Never say new when trumpeting gardens, garden designers or trends in gardening. If anything is new it is seized upon by its followers and all too quickly becomes aspirational. I once wrote a book with Piet Oudolf and Henk Gerritsen entitled New Plants, New Gardens (A new movement in garden design). That was in 1997 when the then-called “Dutch Wave” had reached a point that the rest of Europe was watching with interest the innovative ways perennials were being deployed in mixed planting schemes.

The Dutch Wave was nothing really new, but it looked like it at the time. In reality it was an evolution of planting methodologies that had been explored in both Germany and England by earlier generations of gardeners and designers. Today the look of the Dutch Wave has been renamed the New Perennials Movement to become an international marketing term.
What seemed new in the late 1990s was the result of the creativity and self expression of the talented group of individuals who started making planting schemes that were clearly different from what was conventional at the time. Each designer had their own unique vision, but together they began assembling a pallet of plants that could be used to express their ideas.
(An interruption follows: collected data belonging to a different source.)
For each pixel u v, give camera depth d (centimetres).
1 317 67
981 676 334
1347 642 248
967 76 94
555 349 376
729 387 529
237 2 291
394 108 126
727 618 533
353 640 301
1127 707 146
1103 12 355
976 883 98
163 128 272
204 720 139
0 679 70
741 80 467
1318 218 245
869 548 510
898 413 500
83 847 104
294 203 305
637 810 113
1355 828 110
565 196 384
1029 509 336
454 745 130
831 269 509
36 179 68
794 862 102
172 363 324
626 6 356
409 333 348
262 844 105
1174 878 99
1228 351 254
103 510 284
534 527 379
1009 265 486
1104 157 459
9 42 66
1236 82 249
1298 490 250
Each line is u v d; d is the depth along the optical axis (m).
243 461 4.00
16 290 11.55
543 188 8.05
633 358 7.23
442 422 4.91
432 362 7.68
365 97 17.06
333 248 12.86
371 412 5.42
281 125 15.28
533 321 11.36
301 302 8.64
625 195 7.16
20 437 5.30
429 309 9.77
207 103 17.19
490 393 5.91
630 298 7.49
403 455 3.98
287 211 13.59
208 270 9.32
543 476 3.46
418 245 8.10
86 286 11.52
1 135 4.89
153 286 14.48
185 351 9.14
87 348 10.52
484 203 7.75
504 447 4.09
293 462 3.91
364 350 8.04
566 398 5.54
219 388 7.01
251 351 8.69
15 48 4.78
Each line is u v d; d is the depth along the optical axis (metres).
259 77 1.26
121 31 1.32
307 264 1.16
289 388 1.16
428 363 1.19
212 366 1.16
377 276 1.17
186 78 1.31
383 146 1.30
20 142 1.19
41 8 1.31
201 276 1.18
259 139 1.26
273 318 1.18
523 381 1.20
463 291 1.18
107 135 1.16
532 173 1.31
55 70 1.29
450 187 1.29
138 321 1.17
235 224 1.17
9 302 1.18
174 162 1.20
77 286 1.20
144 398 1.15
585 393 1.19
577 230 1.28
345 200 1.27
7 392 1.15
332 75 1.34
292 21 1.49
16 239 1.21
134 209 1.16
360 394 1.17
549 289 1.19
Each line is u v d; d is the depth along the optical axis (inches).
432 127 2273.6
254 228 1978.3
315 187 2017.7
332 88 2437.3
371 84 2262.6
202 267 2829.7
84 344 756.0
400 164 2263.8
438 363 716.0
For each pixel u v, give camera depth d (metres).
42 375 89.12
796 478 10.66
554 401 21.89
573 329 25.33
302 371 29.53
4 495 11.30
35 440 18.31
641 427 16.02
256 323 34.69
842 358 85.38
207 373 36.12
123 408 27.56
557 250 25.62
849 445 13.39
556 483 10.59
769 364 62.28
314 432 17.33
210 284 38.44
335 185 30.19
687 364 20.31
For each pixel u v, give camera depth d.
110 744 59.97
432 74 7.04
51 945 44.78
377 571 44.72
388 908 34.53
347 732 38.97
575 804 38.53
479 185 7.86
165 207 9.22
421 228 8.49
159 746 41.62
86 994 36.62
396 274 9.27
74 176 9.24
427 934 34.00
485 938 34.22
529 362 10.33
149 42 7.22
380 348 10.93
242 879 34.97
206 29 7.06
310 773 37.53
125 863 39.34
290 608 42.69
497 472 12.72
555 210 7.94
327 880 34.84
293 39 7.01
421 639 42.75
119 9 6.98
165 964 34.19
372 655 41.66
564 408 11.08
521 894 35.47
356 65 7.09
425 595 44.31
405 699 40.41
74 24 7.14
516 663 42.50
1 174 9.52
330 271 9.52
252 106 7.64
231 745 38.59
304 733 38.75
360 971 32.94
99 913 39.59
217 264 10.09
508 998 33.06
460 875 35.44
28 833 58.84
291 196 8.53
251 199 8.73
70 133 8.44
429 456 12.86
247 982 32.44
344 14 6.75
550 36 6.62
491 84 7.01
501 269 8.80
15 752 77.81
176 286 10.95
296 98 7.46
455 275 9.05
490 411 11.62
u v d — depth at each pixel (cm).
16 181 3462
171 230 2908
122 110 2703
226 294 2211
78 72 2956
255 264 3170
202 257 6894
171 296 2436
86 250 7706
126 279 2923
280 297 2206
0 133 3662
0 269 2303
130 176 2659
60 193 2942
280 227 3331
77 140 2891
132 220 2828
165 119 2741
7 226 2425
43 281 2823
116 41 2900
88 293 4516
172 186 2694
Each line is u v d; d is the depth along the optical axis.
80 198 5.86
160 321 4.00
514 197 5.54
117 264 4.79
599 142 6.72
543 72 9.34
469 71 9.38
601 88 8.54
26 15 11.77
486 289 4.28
These plants were nearer to the wild species rather than the highly bred cultivars of traditional herbaceous borders, and that was something new.
Now that the Dutch Wave has been renamed all we are left with is the look. New Perennial Planting has become pan-global with the same formula, using the same “new” plant assortment, being trotted out over and over again. Its success is fuelled by the sheer beauty of the plants it contains, but its integrity has been lost – leaving us with just another style of decorative planting.
Do you remember the New American Garden? It was something new in the 1980s when Jim van Sweden and Wolfgang Oehme started tearing up American lawns and replacing them with massive blocks of perennials. Once again what started as an inspired philosophy became just another decorative approach to planting within a decade. Nobody talks about the New American Garden anymore.
Now apparently America has discovered native plant gardening which is wrapped up with claims of environmental benefits and sustainability. This is again something that is very definitely not new, but already it is being awarded the badge of newness. Wild gardening has been promoted many times in the past in particular in Germany, the Scandinavian countries, Holland and, of course, England. At its best it has two justifications: educational and site sensitive planting.
The Dutch “heem” parks are an excellent example of this. Pragmatically, native plants are grown in sites that would be inhospitable to most common garden plants. These wild species are adapted to such extremes and thrive. By using them in bold artificial planting schemes they become stunningly attractive and thereby encourage city dwellers to become aware of these heritage species and learn about the conditions that they are adapted to grow in – education and site sensitive planting. These parks are distributed throughout the Netherlands, they are more than fifty years old so very defiantly no longer new. I wrote about them last year – here.
Wild gardens that bring nature within reach of the greater population are defiantly worthwhile, but please don’t hold them up as the new best practice. Too often they are highly contrived and totally inappropriate for their situations, but come wrapped up in environmental or habitat sustaining credentials.
Gardening is not landscape architecture nor nature conservation. It is a form of aesthetic self expression and any attempts to afford it greater worthiness by applying unnecessary credentials of ecological merit are dishonest. Of course gardens benefit the environment and native wildlife, but first and foremost they are for human enjoyment and that is as true today as it ever was.